I'm also finding it incredibly difficult to find people to follow, especially on Mastodon but to a lesser extent on Post as well. You can get some people via those sites that trawl through Twitter to see who has posted their new social handles online, but that's been limited so far in my experience. The easiest thing (albeit perhaps the most worrisome from a data privacy standpoint) would be one of those widgets where you plug in your email and it tells you all the accounts which are associated with emails in your contacts. I don't think exists yet for either site, and maybe it shouldn't for privacy reasons. The next best move is to go to the people you're already friends with and see who they're following. But Mastodon, in particular, makes this impossibly unwieldy by refusing to show followers from other servers. You can get there via the scenic route if you go to each profile on its own server, but then you can't just click a button to follow (since you're not logged into that server). It's slow and clunky and needlessly frustrating. And I'll note that even Mastodon's basic search bar functionality has, in my experience, been shaky.

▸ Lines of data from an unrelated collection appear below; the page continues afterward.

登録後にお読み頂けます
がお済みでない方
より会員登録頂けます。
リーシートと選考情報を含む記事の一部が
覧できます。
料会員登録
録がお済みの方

Finally, while comparatively minor Post has some user interface problems that are just outright annoying. Defaulting to the "explore" tab, which is not my feed but the feed of a (presumably curated) section of randos, is not what I want and I resent having to swap over to my personal feed every time I go to the site. Also, Post might suffer from having too generic of a name -- good luck finding an answer to any question you have about its functionality online (imagine Googling "how do I cross-post on post")

So what I want is basically (1) ability to cross-post across platforms, especially autolinking to my Blogger posts, and (2) a relatively easy and straightforward way to find and follow my contacts if and when they join the new sites. Whichever site (Mastodon, Post. or something else) perfects that cocktail may well be my winner.

Can We Convince Elon Musk To Declare Victory and Go Home?

It is clear, even to Elon Musk (one has to think), that Musk's acquisition of Twitter has been a disaster.

It is equally clear that Musk is far too much of a narcissistic egomaniac to ever admit it.

And while it would be nice to leave Twitter outright and hit greener pastures, the current main alternatives to Twitter -- sites like Mastodon or Post -- are not even close to primetime ready. The ideal outcome is Twitter being put back in the hands of the at least semi-reasonable before the site detonates outright.

What Musk needs is an off-ramp -- some way for him to get out of Twitter while still claiming it as a victory.

To be clear: No reasonable observer has to actually think Musk has accomplished anything or that this excuse be anything but a flimsy façade. Much like the US and Vietnam, every rational human will understand it as pure political dissembling -- "saving face" here means only an excuse that will satisfy Musk's most sycophantic fanboys. Fortunately, that cadre is the only group Musk seems to listen to anyway.

He's never going to be able to unload it for a profit -- that's out. But is there some other narrative he could spin ("It was never about the money!") where he retroactively will have "accomplished what he set out to accomplish" and can leave while saving face? Maybe he can say the "Twitter Files" exposed the dirty heart of old Twitter but now he's successfully cleaned house. Maybe he can triple down on the random staffers he's thrown under the bus as the "real problem" and now that they're gone, all is well (none of us have to believe it; again, this is all about spinning a yarn that will successfully soothe a narcissistic manchild who can't possibly admit he screwed everything up).

I don't know. It's weird to try to come up with "pathetic lie for Elon Musk to tell himself so he leaves the rest of us alone." But that's the best exit strategy we have right now, I think. Suggestions welcome.